Bunch-Hellemans, Early digital computers

Except for a few analog computers used in special applications, all electronic computers today are digital. Digital computers were first experimented with during the late 1930s and early 1940s. They use binary numbers to represent numbers and characters and to perform calculations. Binary numbers consist of 0’s and 1’s and are therefore best suited to be handled by electronic circuits. For example, 0’s can be represented by a negative current and 1’s by a positive current.

George Stibitz, a mathematician at Bell Labs, was the first prominent experimenter to use binary numbers in a calculating device, although his device was electromechanical, and not electronic. In 1937 Stibitz built at his home a very simple adding device that could add two binary numbers. Subsequently, he built simple binary multipliers and dividers. Together with Sam Williams of Bell Labs he developed the complex calculator (also known as the Bell Telephone Lab Computer Model 1, or BTL Model 1).

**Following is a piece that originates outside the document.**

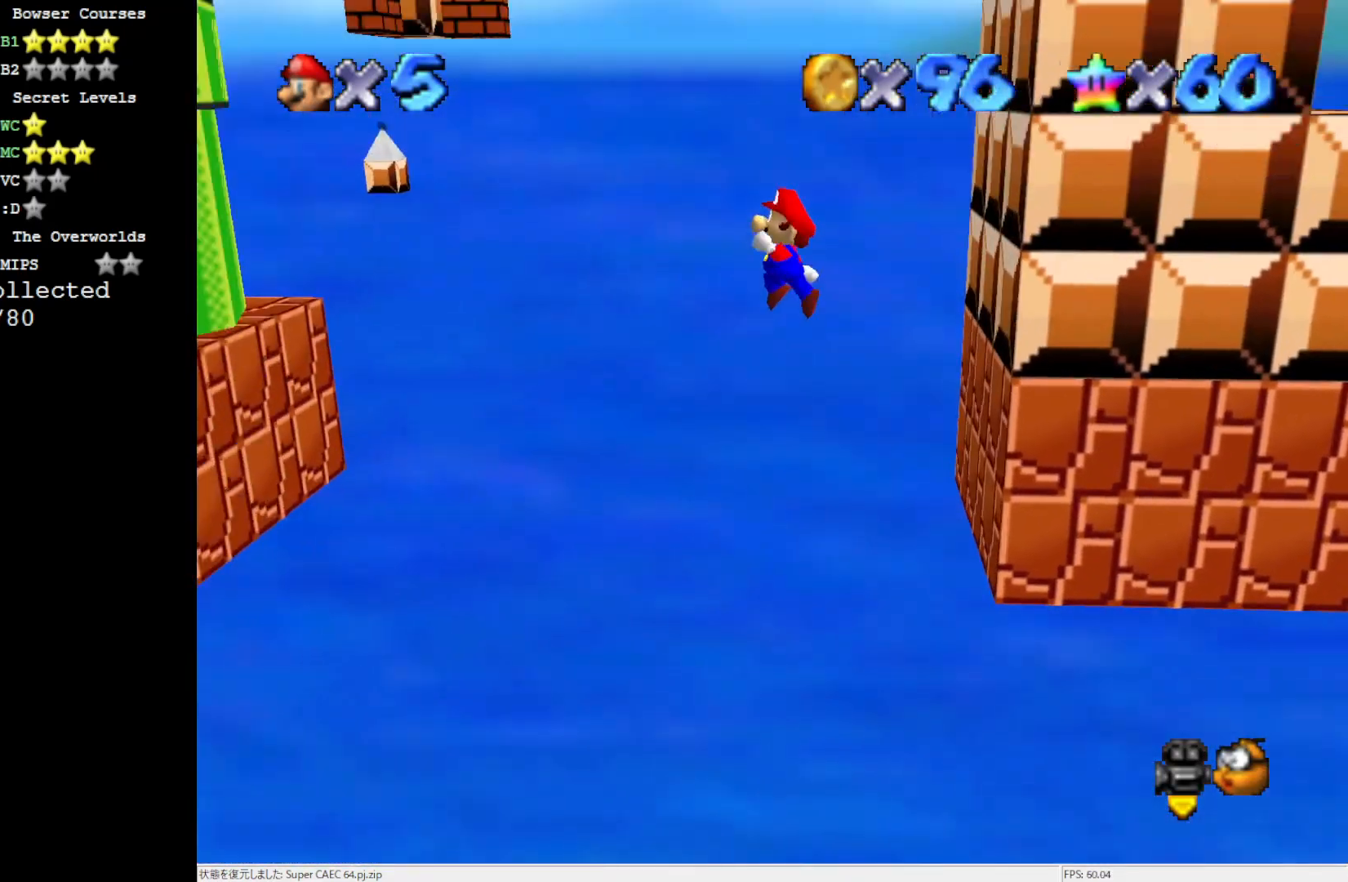
{"buttons": ["A"], "left_stick": "left", "events": []}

The calculator, completed at the end of 1939, contained 400 telephone relays. A teletype machine was used for data input and output. Two departments at Bell Labs that had to perform intensive calculations were connected to the BTL Model 1 via two remote teletype machines that functioned as computer terminals. In 1940 Stibitz linked the computer via telegraph lines to a terminal at Dartmouth College in New Hampshire, where mathematicians at a congress could enter calculations and receive a result a minute later.

Subsequently, Bell Labs developed several other calculators, of which the BLT Model V, completed in 1946, contained 9000 relays and weighed 10 tons. Its performance, considered very good at the time, was inferior to a present-day pocket calculator from a discount store: Multiplication of two seven-digit numbers took 1 second and their division 2.2 seconds.

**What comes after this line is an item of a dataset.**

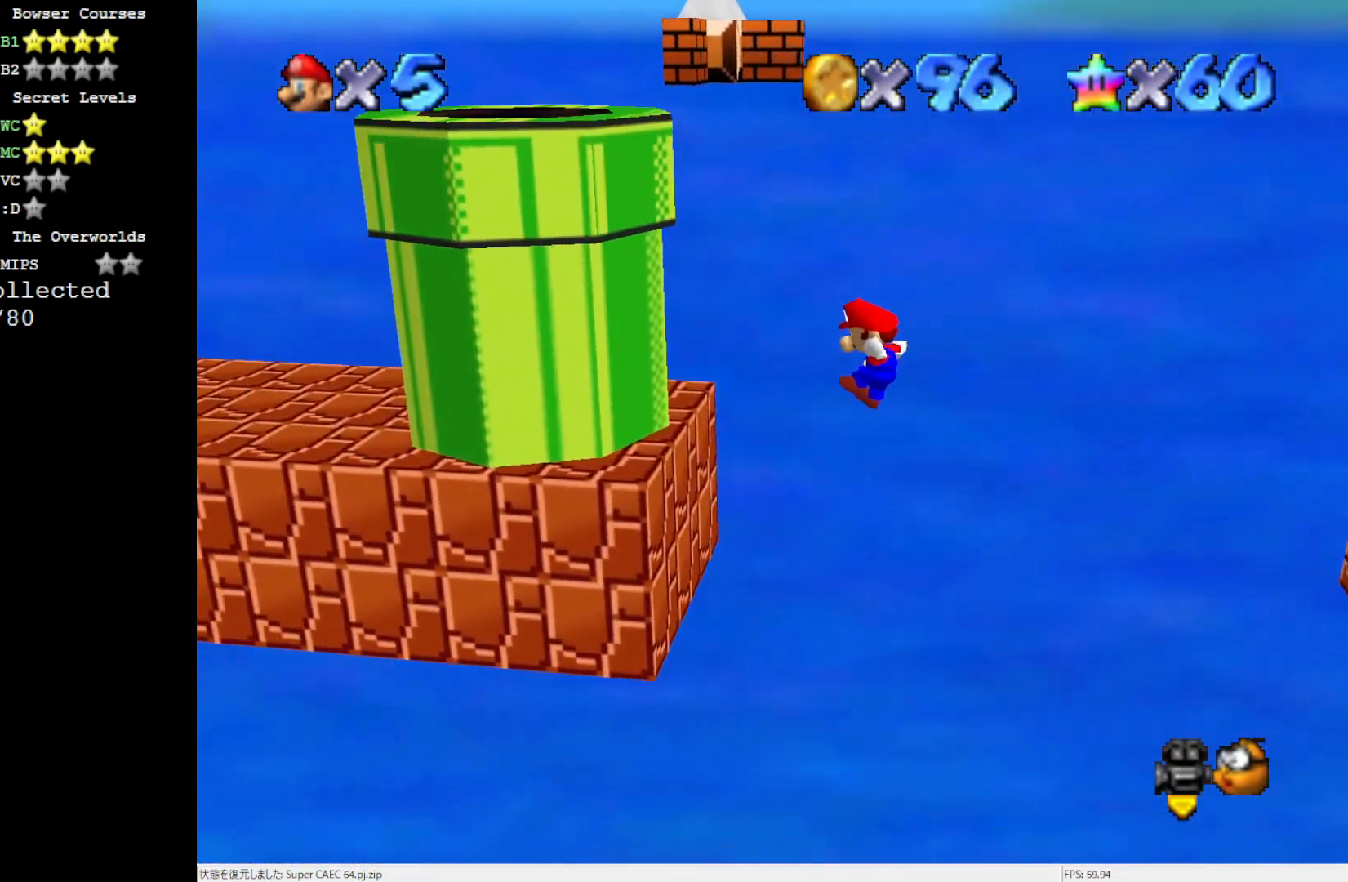
{"buttons": ["A"], "left_stick": "right", "events": [[133, "A", "up"], [283, "A", "down"], [333, "left_stick", "right"]]}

In Germany, independently, Konrad Zuse, after having built a binary-number-based mechanical computer called Z1 in his parents’ sitting room, also used telephone relays in a computer called Z2. Both were built during the period 1936–39. A friend, Helmuth Schreyer, had proposed the use of vacuum tubes for switching elements, but because of the war conditions, vacuum tubes were difficult to obtain and Zuse used relays instead. The Z3, also based on electromechanical relays, was completed in 1941; it became the first universal computer that was controlled by a program. The Z3 was unreliable, however, and in 1944 Zuse replaced it with the Z4. The first three Zuse computers were destroyed by bombing during World War II and the fourth was a casualty of the disorder at the end of the war.

Although many engineers at that time preferred electric relays because they were more reliable than vacuum tubes, it was the vacuum tube that emerged victoriously from the decade 1940–50, mainly because of the tremendous speed at which logic circuits equipped with vacuum tubes could perform calculations. The theoretical physicist John V. Atanasoff and his assistant Clifford Berry had already completed a prototype of the vacuumtube- based computer in 1942. In many aspects the Atanasoff- Berry computer (ABC) reflected the design of modern electronic computers. It was primarily developed to solve systems of linear equations, but fell victim to World War II, which called Atanasoff and Berry to other projects.

In England, during the war years, M.H.A. Newman, T.H. Flowers, and Alan Turing and coworkers also developed a series of vacuum-tube computers. The overall name for these computers of 1940–44 was Colossus. Colossus was used for deciphering German messages that had been encoded using Enigma machines.